**ACTION ITEM:** Find each line in the records below that contains the word "zurück", and copy those lines.

*** Opening AVAILABLE RECORDS ***

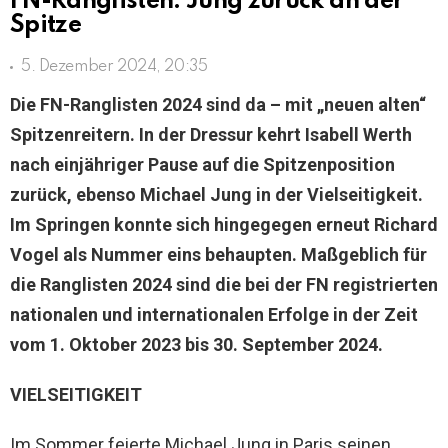
FN-Ranglisten: Jung zurück an der
Spitze
5. Dezember 2024, 20:35
Die FN-Ranglisten 2024 sind da – mit „neuen alten“
Spitzenreitern. In der Dressur kehrt Isabell Werth
nach einjähriger Pause auf die Spitzenposition
zurück, ebenso Michael Jung in der Vielseitigkeit.
Im Springen konnte sich hingegegen erneut Richard
Vogel als Nummer eins behaupten. Maßgeblich für
die Ranglisten 2024 sind die bei der FN registrierten
nationalen und internationalen Erfolge in der Zeit
vom 1. Oktober 2023 bis 30. September 2024.
VIELSEITIGKEIT
Im Sommer feierte Michael Jung in Paris seinen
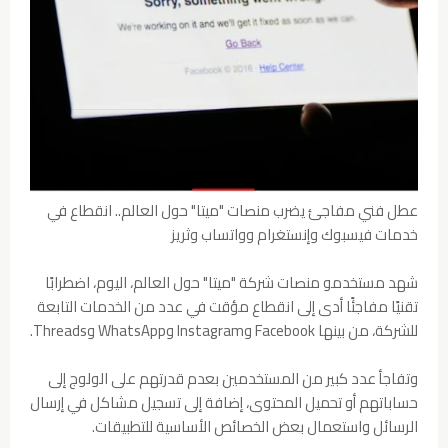
عطل فني مفاجئ يضرب منصات "ميتا" حول العالم.. انقطاع في
خدمات فيسبوك وإنستغرام وواتساب وثريز
شهد مستخدمو منصات شركة "ميتا" حول العالم، اليوم، اضطرابًا
تقنيًا مفاجئًا أدى إلى انقطاع مؤقت في عدد من الخدمات التابعة
للشركة، من بينها Facebook وInstagram وWhatsApp وThreads.
وتفاجأ عدد كبير من المستخدمين بعدم قدرتهم على الولوج إلى
حساباتهم أو تحميل المحتوى، إضافة إلى تسجيل مشاكل في إرسال
الرسائل واستعمال بعض الخصائص الأساسية للتطبيقات.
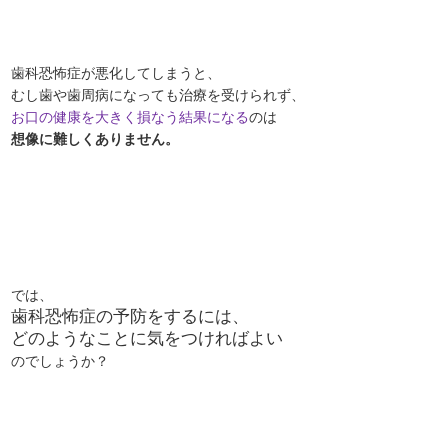
歯科恐怖症が悪化してしまうと、
むし歯や歯周病になっても治療を受けられず、
お口の健康を大きく損なう結果になる
のは
想像に難しくありません。
では、
歯科恐怖症の予防をするには、
どのようなことに気をつければよい
のでしょうか？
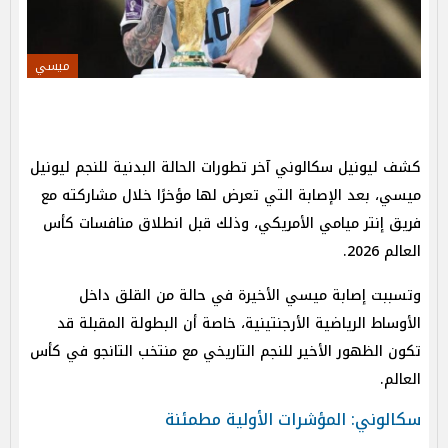
ميسي
كشف ليونيل سكالوني آخر تطورات الحالة البدنية للنجم ليونيل
ميسي، بعد الإصابة التي تعرض لها مؤخرًا خلال مشاركته مع
فريق إنتر ميامي الأمريكي، وذلك قبل انطلاق منافسات كأس
العالم 2026.
وتسببت إصابة ميسي الأخيرة في حالة من القلق داخل
الأوساط الرياضية الأرجنتينية، خاصة أن البطولة المقبلة قد
تكون الظهور الأخير للنجم التاريخي مع منتخب التانجو في كأس
العالم.
سكالوني: المؤشرات الأولية مطمئنة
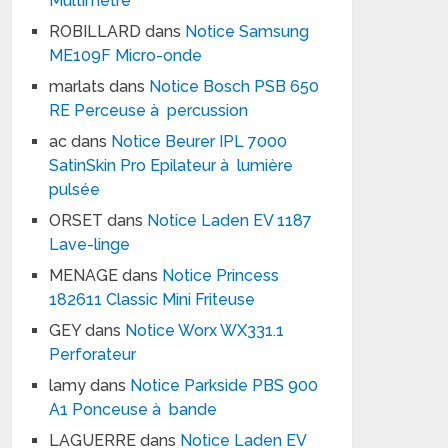
Multimètre
ROBILLARD
dans
Notice Samsung
ME109F Micro-onde
marlats
dans
Notice Bosch PSB 650
RE Perceuse à percussion
ac
dans
Notice Beurer IPL 7000
SatinSkin Pro Epilateur à lumière
pulsée
ORSET
dans
Notice Laden EV 1187
Lave-linge
MENAGE
dans
Notice Princess
182611 Classic Mini Friteuse
GEY
dans
Notice Worx WX331.1
Perforateur
lamy
dans
Notice Parkside PBS 900
A1 Ponceuse à bande
LAGUERRE
dans
Notice Laden EV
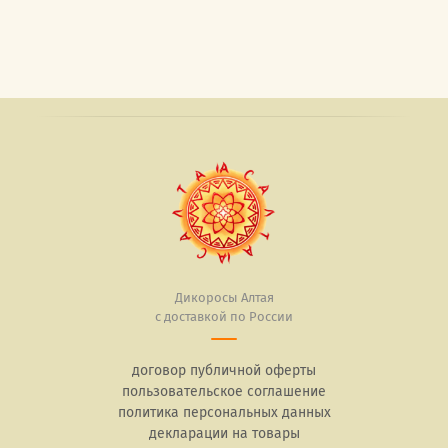
Дикоросы Алтая
с доставкой по России
договор публичной оферты
пользовательское соглашение
политика персональных данных
декларации на товары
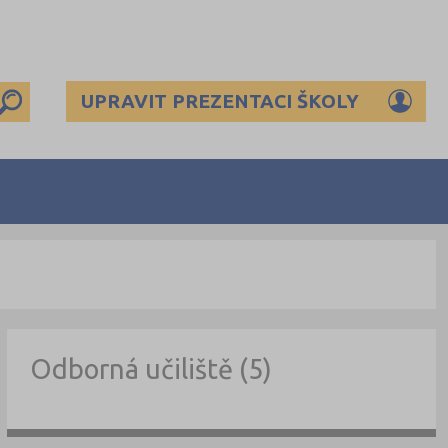
UPRAVIT PREZENTACI ŠKOLY
Odborná učiliště (5)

*** Closing AVAILABLE RECORDS ***

**RESPONSE TO THIS EXERCISE:**
FN-Ranglisten: Jung zurück an der
zurück, ebenso Michael Jung in der Vielseitigkeit.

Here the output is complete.